Un infortunio ha impedito a Millie Bobby Brown di partecipare a uno degli eventi più significativi della sua carriera: la proiezione privata del finale di serie di Stranger Things. Lo scorso venerdì 26 dicembre, mentre i suoi colleghi si riunivano al Paris Theater di New York per assistere insieme all'ultimo episodio della serie che li ha resi famosi in tutto il mondo, la giovane attrice britannica era costretta a rimanere a casa, collegata da remoto per non perdere questo momento storico.
Secondo quanto riportato da People, Brown si trova ancora in convalescenza a causa di una spalla lussata, un infortunio che sta condizionando pesantemente il suo tour promozionale per l'ultima stagione di Stranger Things. La stessa lesione aveva già costretto la 21enne a rinunciare alla sua apparizione programmata a Good Morning America il 15 dicembre, dove avrebbe dovuto presenziare insieme a Noah Schnapp, l'interprete di Will Byers.
Nel video messaggio trasmesso durante quella puntata del programma mattutino, Brown aveva spiegato di aver subìto "una caduta", apparendo con il braccio sostenuto da una fasciatura nera. L'infortunio l'ha tenuta lontana anche dall'evento dedicato a Stranger Things al Paley Museum di New York, previsto per il 18 dicembre. Nonostante l'impossibilità di essere fisicamente presente al Paris Theater, l'attrice ha comunque potuto condividere l'esperienza con i suoi compagni di set: ha ricevuto un link per guardare l'episodio finale in contemporanea con loro, mantenendo così quel senso di comunità che ha caratterizzato il cast negli ultimi nove anni.
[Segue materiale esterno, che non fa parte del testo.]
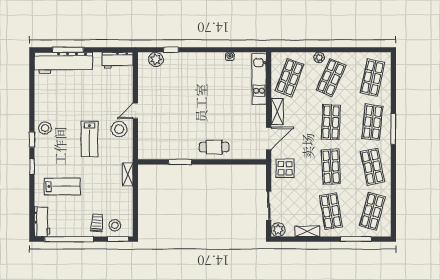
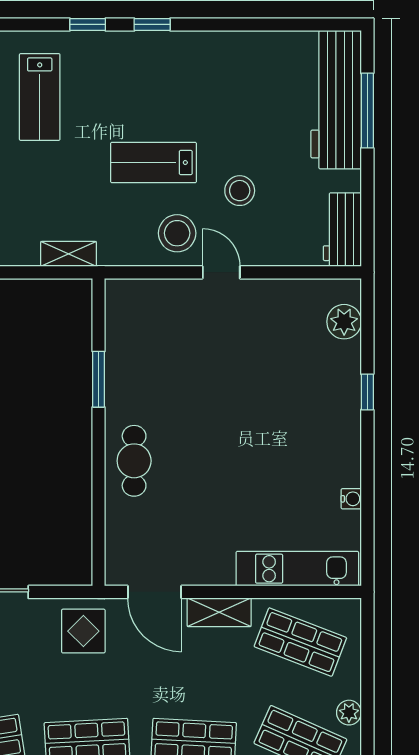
window: (171, 50) -> (367, 392), moved
stool: (45, 128) -> (240, 191), moved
Per Millie Bobby Brown, che ha praticamente vissuto la sua adolescenza nei panni di Undici, questo finale rappresenta la chiusura di un capitolo fondamentale della sua vita. Anche se un infortunio l'ha privata della possibilità di condividere fisicamente questo momento con i suoi colleghi, la determinazione con cui ha voluto comunque partecipare da remoto racconta molto del legame che si è creato in questi anni sul set. Un legame che va oltre le apparizioni pubbliche e gli eventi promozionali, radicato in un'esperienza condivisa che ha trasformato un gruppo di giovani attori in una famiglia artistica.